Amazon failure takes down other sites
New York - Amazon.com struggled on Friday morning to restore computers used by other major websites such as Reddit as an outage stretched beyond 24 hours.
Though better known for selling books, DVDs and other consumer goods, Amazon also rents out space on huge computer servers that run many websites and other online services.
The problems began at an Amazon data centre near Dulles Airport outside Washington early on Thursday.
On Friday morning, Amazon's status page said the recovery effort was making progress, but it couldn't say when all affected computers would be restored.
Most of the sites that were brought down by the outage on Thursday were back up on Friday, but news-sharing site Reddit was still in "emergency read-only mode", and smaller sites were still reporting trouble.
Location-sharing social network Foursquare and HootSuite, which lets users monitor Twitter and other social networks more easily, appeared to have recovered.
Many other companies that use Amazon Web Services, like Netflix Inc and Zynga Inc, which runs Facebook games, were unscathed by the outage. Amazon has at least one other major US data centre that stayed up, in California.
It's not uncommon for internet services to become inaccessible due to technical problems, sometimes for hours or even days.
But the outage is notable because Amazon's servers are so commonly used, meaning many sites went down at once.
Amazon, which had not responded to requests for comment, has not revealed how many companies use its web services or how many were affected by the outage.
No one knew for sure how many people were inconvenienced, but the services affected are used by millions.
Amazon Web Services provide "cloud" or utility-style computing in which customers pay only for the computing power and storage they need, on remote computers.
Seattle-based Amazon has big plans for AWS. Although it now makes up just a few percent of the company's revenue, CEO Jeff Bezos said last year that it could eventually be as large as Amazon's retail business.
Competitors include Rackspace Hosting Inc and Microsoft Corp's Azure platform.
Some people consider cloud computing more reliable than conventional hosting services in which a small company might rent a handful of computers in a data centre.
If one of them malfunctions, the failure can take down a website.
But "clouds" like AWS use vast banks of computers. If one fails, the tasks that it performs, such as running a website or a game, can immediately be taken over by others.
When a company needs more capacity, maybe because of a surge in visitors to its website, it only takes minutes to rent more computers from Amazon.
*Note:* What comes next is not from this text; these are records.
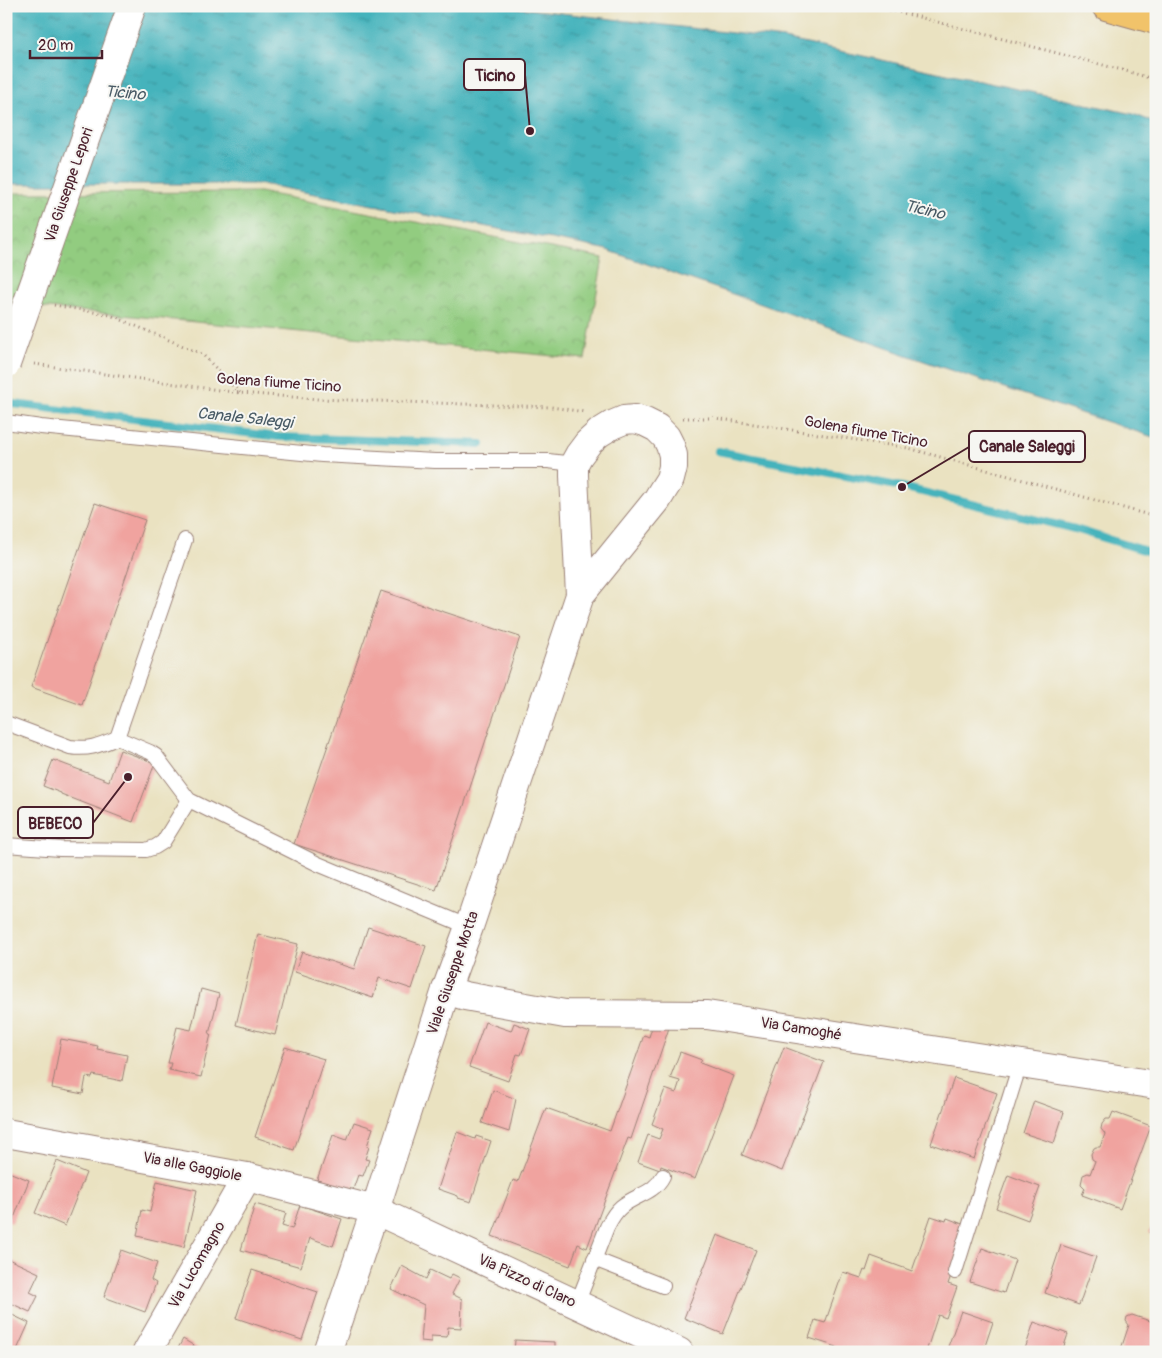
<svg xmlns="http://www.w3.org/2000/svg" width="1162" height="1358" viewBox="0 0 1162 1358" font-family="Pangolin,sans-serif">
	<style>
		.park { fill: url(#park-crowns); stroke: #6e7656 }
		.water { fill: url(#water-ripples); stroke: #476974 }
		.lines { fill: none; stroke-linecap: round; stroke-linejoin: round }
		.stream { stroke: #44b3bc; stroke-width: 8 }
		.building { fill: #f0a39f }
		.service-casing { stroke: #9a8076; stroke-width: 16 }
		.minor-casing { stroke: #9a8076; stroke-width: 30 }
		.motorway-casing { stroke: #9a8076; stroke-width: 30 }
		.path { stroke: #9a8076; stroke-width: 3; stroke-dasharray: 1 4; stroke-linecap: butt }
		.service { stroke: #fff; stroke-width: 14 }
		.minor { stroke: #fff; stroke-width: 28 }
		.motorway { stroke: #f1c36a; stroke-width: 28 }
		.minor-bridge-casing { stroke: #9a8076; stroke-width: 30; stroke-linecap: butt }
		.minor-bridge { stroke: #fff; stroke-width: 28 }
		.labels { text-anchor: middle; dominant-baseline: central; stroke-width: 4; stroke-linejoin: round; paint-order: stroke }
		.street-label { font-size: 15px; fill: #4a1f2b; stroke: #f6f6f2 }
		.water-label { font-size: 16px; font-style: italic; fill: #485a65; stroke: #f6f6f2 }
		.leader { fill: none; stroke: #4a1f2b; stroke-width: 2 }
		.callout-dot { fill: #4a1f2b; stroke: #f6f6f2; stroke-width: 2 }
		.callout { fill: #f6f6f2; stroke: #4a1f2b; stroke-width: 2 }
		.callout-label { font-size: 16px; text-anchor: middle; font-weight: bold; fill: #4a1f2b }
	</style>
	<defs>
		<pattern id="park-crowns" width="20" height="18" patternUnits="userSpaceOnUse" patternTransform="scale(1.25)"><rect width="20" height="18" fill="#92cc80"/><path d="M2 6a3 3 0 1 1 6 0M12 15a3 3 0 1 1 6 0" fill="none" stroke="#7faf6f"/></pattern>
		<pattern id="water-ripples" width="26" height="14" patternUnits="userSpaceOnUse" patternTransform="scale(1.25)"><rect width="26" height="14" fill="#44b3bc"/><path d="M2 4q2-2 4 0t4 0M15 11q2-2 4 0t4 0" fill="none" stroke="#3b9199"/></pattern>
	</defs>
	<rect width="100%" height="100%" fill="#f6f6f2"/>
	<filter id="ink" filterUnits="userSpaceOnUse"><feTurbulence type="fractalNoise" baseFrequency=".02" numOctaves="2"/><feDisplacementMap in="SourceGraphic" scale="10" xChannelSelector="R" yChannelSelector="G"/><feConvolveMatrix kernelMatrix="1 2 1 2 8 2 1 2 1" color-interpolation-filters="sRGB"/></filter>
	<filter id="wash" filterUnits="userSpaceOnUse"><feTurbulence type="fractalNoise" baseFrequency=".0096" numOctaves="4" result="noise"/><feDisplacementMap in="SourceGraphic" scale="20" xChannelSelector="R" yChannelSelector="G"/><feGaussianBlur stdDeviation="1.12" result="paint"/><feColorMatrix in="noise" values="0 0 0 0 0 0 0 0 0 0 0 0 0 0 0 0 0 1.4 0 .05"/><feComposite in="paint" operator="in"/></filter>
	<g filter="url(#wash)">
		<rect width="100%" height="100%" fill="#eae2c1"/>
		<path class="park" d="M260,192L603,258L585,359L6,304V193Z"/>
		<path class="water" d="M6,6H501L784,39L1133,114L1156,123V438L941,367L604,249L262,184H6Z"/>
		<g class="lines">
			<g class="stream">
				<path d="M6,403L279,437L481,444"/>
				<path d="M718,451L902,487L1075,529L1156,554"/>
			</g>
		</g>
		<g id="blocks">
			<g class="building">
				<path d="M95,503L145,520L82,705L31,687Z"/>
				<path d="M381,591L520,637L436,890L294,844Z"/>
				<path d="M120,750L155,763L133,822L61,794V793L43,786L53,760L109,781Z"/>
				<path d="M368,927L426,946L412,989L379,978L373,998L295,972L302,952L354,969Z"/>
				<path d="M258,934L298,944L275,1035L236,1025Z"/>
				<path d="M201,989L219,994L209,1034H211L201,1077L169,1070L171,1063H168L177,1027L191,1030Z"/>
				<path d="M485,1022L511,1031L514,1023L530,1029L521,1055L517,1054L508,1081L469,1067Z"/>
				<path d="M653,1024L670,1025L631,1139L628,1138L587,1248L578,1244L570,1266L492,1236L513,1180L518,1182L546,1108L610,1131L644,1035L649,1037Z"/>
				<path d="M61,1039L98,1046L97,1049L127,1055L122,1081L93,1075L92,1078L86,1077L83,1094L52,1088Z"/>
				<path d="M285,1047L324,1059L294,1150L255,1137Z"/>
				<path d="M784,1047L824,1062L782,1171L742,1155Z"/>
				<path d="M680,1052L702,1060L700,1063L734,1076L695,1179L661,1166L660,1170L638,1162L648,1135L659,1139L663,1129L652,1124L665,1089L676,1093L680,1081L670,1078Z"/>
				<path d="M954,1078L997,1093L974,1159L931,1144Z"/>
				<path d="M493,1090L516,1099L509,1132L482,1123Z"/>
				<path d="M1034,1101L1064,1112L1054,1143L1023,1133Z"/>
				<path d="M1113,1112L1151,1126L1120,1209L1082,1195L1085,1188L1081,1184L1083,1175L1088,1173L1090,1174L1095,1161L1092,1159L1091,1154L1094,1148L1096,1147H1100L1105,1134L1101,1129L1102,1124L1106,1119H1110Z"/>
				<path d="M354,1122L373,1128L367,1146L369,1147L365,1159L369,1160L363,1176L358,1175L352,1192L317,1180L333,1135L347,1140Z"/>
				<path d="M457,1132L475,1139L476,1136L491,1141L471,1202L458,1198V1196L438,1189Z"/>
				<path d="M57,1161L86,1173L65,1226L35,1213Z"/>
				<path d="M6,1171L29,1180L12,1223L6,1221Z"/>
				<path d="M1008,1175L1040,1187L1028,1220L996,1208Z"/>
				<path d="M157,1181L197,1190L184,1247L137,1236L142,1210L150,1212Z"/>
				<path d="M255,1204L286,1213L282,1226L292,1229L300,1205L342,1219L333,1246L310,1238L301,1267L241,1250Z"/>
				<path d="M1156,1215V1235L1149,1233Z"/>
				<path d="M931,1216L946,1221L947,1218L965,1225L961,1247L948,1284L957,1287L946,1318L938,1315L926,1352H840L837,1350V1347L809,1338L815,1320L825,1323L843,1272L861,1278L864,1270L866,1271L871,1256L912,1271Z"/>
				<path d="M717,1235L756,1250L723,1334L684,1318Z"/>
				<path d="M1061,1245L1096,1257L1079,1305L1045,1293Z"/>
				<path d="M982,1248L1015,1260L1004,1293L970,1282Z"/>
				<path d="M121,1250L157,1263L151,1280L156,1283L145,1312L104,1297Z"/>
				<path d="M6,1258L39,1273L30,1292L38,1296L30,1312L6,1301Z"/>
				<path d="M402,1266L426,1279L430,1270L449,1279L452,1274L460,1278L452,1294L462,1299L461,1328L448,1327L447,1337L431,1336V1342L421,1341L424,1305L391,1289Z"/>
				<path d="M252,1270L318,1292L302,1340L236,1318Z"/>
				<path d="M961,1311L993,1322L983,1352H946Z"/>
				<path d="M6,1312L29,1323L16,1352H6Z"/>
				<path d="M1132,1315L1156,1323V1352H1120L1129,1325L1126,1321L1127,1317Z"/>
				<path d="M1034,1322L1068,1334L1062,1352H1024Z"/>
				<path d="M183,1339L204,1352H176Z"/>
				<path d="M515,1340L555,1342V1352H514Z"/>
			</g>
		</g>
	</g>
	<g filter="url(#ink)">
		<use href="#blocks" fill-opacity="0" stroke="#9a8076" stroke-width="1"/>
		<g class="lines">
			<g class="service-casing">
				<g id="service">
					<path d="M6,422L41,427L322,455L435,461H548L574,464"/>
					<path d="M185,540L117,738L150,752L156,756L189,800L318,864L469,927"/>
					<path d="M6,723L70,747C89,750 100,745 117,738"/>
					<path d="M6,845L60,849L146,850L155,847L163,842L189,800"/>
					<path d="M594,1259L663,1286"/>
					<path d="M955,1272L1020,1064"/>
					<path d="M577,1304L607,1227C611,1219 615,1212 621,1207C635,1195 654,1194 663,1176"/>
				</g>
			</g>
			<g class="minor-casing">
				<g id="minor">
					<path d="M446,990L465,996L565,1014L707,1015L1156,1085"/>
					<path d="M6,1133L247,1177L375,1210L679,1352"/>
					<path d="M147,1352L247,1177"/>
					<path d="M327,1352L375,1210L446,990L469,927L580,595L657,500L663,490L670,479L673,467V455L670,445L666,437L657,428L645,422L635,419L624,420L612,425L599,433L588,443L579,455L574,464V476L580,595"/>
				</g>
			</g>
			<g class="motorway-casing">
				<path id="motorway" d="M1106,6L1156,20"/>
			</g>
			<g class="path">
				<path d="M870,6L907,14L1126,71L1156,80"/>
				<path d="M54,305L110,315L202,354L240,393"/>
				<path d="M34,364L240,393L318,399L551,407L585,412"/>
				<path d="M683,418H715L908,448L1156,517"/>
			</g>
			<use href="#service" class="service"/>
			<use href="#minor" class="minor"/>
			<use href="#motorway" class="motorway"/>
			<g class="minor-bridge-casing">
				<path id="minor-bridge" d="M6,364L132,6"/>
			</g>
			<use href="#minor-bridge" class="minor-bridge"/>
		</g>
	</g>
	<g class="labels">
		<g class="street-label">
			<text transform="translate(69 185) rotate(-71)">Via Giuseppe Lepori</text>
			<text transform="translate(279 383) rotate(4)">Golena fiume Ticino</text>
			<text transform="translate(866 432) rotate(10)">Golena fiume Ticino</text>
			<text transform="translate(453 973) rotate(-71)">Viale Giuseppe Motta</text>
			<text transform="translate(801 1029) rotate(9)">Via Camoghé</text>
			<text transform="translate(192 1167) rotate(11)">Via alle Gaggiole</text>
			<text transform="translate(197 1265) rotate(-60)">Via Lucomagno</text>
			<text transform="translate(527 1281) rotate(25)">Via Pizzo di Claro</text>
		</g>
		<g class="water-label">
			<text transform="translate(125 93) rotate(5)">Ticino</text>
			<text transform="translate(925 210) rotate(13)">Ticino</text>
			<text transform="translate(245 418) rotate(6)">Canale Saleggi</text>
		</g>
	</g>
	<path class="leader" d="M530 131L525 75M902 487L969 447M128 777L93 823"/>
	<g class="callout-dot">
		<circle cx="530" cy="131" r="5"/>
		<circle cx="902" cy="487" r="5"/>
		<circle cx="128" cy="777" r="5"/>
	</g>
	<g class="callout">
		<rect x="464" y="59" width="61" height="31" rx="5"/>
		<rect x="969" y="431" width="116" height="31" rx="5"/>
		<rect x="18" y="807" width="75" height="31" rx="5"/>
	</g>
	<g class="callout-label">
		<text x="495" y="81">Ticino</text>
		<text x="1027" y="452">Canale Saleggi</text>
		<text x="55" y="829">BEBECO</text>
	</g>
	<rect width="1162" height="1358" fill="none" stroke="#f6f6f2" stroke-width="25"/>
	<path d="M30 50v8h72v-8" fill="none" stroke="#4a1f2b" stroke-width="2.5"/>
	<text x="38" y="50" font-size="15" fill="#4a1f2b" stroke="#f6f6f2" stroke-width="4" paint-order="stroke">20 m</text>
</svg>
But cloud computing isn't immune to failure, either.
Lydia Leong, an analyst for the tech research firm Gartner, said that judging by details posted on Amazon's AWS status page, a network connection failed on Thursday morning, triggering an automatic recovery mechanism that then also failed.
Amazon's computers are divided into groups that are supposed to be independent of each other.
If one group fails, others should stay up. And customers are encouraged to spread the computers they rent over several groups to ensure reliable service. But Thursday's problem took out many groups simultaneously.
Outages with Amazon's services are rare but not unprecedented. In 2008, several companies lost access to their own files for about two hours when one of Amazon's data centres failed.
The companies included DigitalChalk Inc, which delivers multimedia training over the web.
In general, Amazon Web Services have been more reliable and, above all, cheaper than many other hosting systems, said Josh Cochrane, vice president of product development at Palo Alto Software in Eugene, Oregon.
But the firm's websites and web-based applications that create business plans were all brought down by Thursday's crash.
"It's a pretty vulnerable feeling," he said. "This is a really big message to us that we need to revisit our strategy."
That might include spreading the applications more widely over Amazon's network, so that problems at one data center won't bring down everything, he said.
Amazon engineers struggled throughout the day to rectify the problem. Leong said the problems are of a type that's not covered by Amazon's money-back guarantees.